* PROBLEM DESCRIPTION:
List each line in the records that includes the string "Hatvan".

··· DATASET

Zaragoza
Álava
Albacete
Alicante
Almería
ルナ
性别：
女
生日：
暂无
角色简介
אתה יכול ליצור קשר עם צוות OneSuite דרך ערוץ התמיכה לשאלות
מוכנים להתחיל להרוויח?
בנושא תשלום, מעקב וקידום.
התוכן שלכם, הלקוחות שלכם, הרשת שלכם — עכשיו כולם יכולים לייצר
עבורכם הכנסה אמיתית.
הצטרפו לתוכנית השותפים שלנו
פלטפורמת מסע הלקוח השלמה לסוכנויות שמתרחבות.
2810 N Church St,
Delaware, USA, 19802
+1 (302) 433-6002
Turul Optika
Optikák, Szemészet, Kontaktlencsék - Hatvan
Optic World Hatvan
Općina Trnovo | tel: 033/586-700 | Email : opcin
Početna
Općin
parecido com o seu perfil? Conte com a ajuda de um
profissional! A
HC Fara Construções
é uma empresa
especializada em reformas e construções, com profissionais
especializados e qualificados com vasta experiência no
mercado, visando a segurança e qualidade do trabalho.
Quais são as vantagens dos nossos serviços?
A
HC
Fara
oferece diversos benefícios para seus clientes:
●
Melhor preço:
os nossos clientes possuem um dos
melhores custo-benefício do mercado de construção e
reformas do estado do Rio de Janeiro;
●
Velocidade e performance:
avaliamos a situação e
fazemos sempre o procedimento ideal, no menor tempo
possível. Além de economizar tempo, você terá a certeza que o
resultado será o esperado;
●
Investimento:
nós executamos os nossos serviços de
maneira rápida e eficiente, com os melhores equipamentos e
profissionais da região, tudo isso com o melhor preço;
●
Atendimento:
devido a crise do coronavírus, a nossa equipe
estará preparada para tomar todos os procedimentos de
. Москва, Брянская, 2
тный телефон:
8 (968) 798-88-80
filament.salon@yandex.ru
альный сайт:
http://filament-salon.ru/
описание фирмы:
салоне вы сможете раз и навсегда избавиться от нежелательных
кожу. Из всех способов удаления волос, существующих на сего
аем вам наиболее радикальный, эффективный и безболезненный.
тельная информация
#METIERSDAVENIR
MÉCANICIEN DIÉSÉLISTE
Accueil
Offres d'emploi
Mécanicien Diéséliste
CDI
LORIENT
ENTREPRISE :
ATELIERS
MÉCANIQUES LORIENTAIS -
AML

······

* TASK SOLUTION:
Optikák, Szemészet, Kontaktlencsék - Hatvan
Optic World Hatvan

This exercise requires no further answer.